## [Given instruction 1]
Decide whether each statement below agrees with the passage on traditional building materials. Answer yes or no for each, and quote the deciding words from the passage.
(a) From the end of the eighteenth century, roof tiles were increasingly replaced by slate.
(b) Thatch served well in areas where it could never properly dry out.
(c) Slate was often used to provide a damp-proof course.
## [Given instruction 2]
Pick up the passage on traditional building materials after its final sentence and keep writing.

## [Selection]
** START **
In these countries, the roofing material too is likely to have been gathered locally. The earliest and most easily available solutions such as thatch were often unsatisfactory in areas where they could never properly dry out. Thus at the time that walls were beginning to be built of permanent materials, so too were roofs. Clay could be baked into roof tiles of different shapes, and once the roofs of London were covered with them. From the end of the eighteenth century they were increasingly replaced by slate from Wales or the north-west and south-west of England – a hard, thin material that easily provided a waterproof layer. In fact slate was also often used to provide a damp-proof course before the invention of more modern materials and methods.
The primary function of the roof is to keep rain out of the house, and to throw it away from the walls.
You know that the materials houses are made from are usually derived from the area they are built in. That is the first stage in understanding the logic of architectural tradition and style.
It is a natural characteristic of mankind to try to impose both order and decoration onto created objects. It is also natural for anyone who works with their hands continually to want to improve and refine the work they are doing. It is because of this that the basic materials and methods of building have evolved all over the world into sophisticated architectural styles.
Simply using the materials to hand in the method best suited for working with them will always provide a certain consistency. With that consistency comes a logical degree of natural variation. Bricks can be made in different colours and with different textures, for example. Some stone, such as the flint found around the south and east of England, is naturally varied in appearance, and it can be cut in different ways or mixed with brick. And clay tiles moulded into different patterns can be used to clad walls. All these add variety to the local architecture of a place without in any way disturbing its consistent character.
Brickwork in England is traditionally laid in either English bond or Flemish bond.
** END **
## [Data section]
** START **
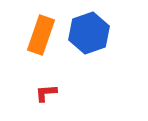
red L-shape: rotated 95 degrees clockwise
** END **
## [Reply 1]
(a) Yes: "From the end of the eighteenth century they were increasingly replaced by slate from Wales or the north-west and south-west of England"
(b) No: "such as thatch were often unsatisfactory in areas where they could never properly dry out"
(c) Yes: "slate was also often used to provide a damp-proof course"

## [Reply 2]
If your house is built of brick, have a look to see how the bricks are laid. In most modern buildings, they are simply laid end to end longways: that is because they are simply forming a skin over the rest of the building structure within. But traditionally they were laid in different ways to ensure a strong bond across a thick wall.
The most common bond is the Flemish bond, in which you can see the long and short ends of the brick (known respectively as the stretchers and the headers) alternately along a single course. An alternative is English bond, which was often used in mediaeval times and was revived by the Victorians: here you will see an entire course of headers followed above by an entire course of stretchers. Some of the bricks could be of a different colour. With possibilities like these, it is easy to create attractive, but logical, variations in the character of different walls in one region.
Walls and roofs are important, but they are of course not the only major features of a building. The other basic elements of a building are described below in the order in which they developed historically.
At first, fires were simply lit in the middle of a room, and the smoke went out through a hole in the ceiling. In time permanent fireplaces were built. In country areas you can sometimes see where a brick chimney was added to an older timber-framed house. By placing a pair of fireplaces back to back within a house, it was possible to have two fireplaces using the same chimney stack. The fireplaces of another pair of rooms on an upper floor could later be incorporated economically. In time, builders and architects could begin to use the prominent form of the chimney as a major element in their design of a house.
Some of the great houses of the Tudor era have magnificent brick chimneys such as these.
The tops of the chimneys could become decorative objects in their own right. Builders of large houses in Tudor times created some beautiful ornamental chimneys.
The obvious way of extending a house cheaply was to use the space up in the roof. In many old houses a floor was simply added in the middle of the space to create two low rooms, and the residents would have used a ladder to move between the two.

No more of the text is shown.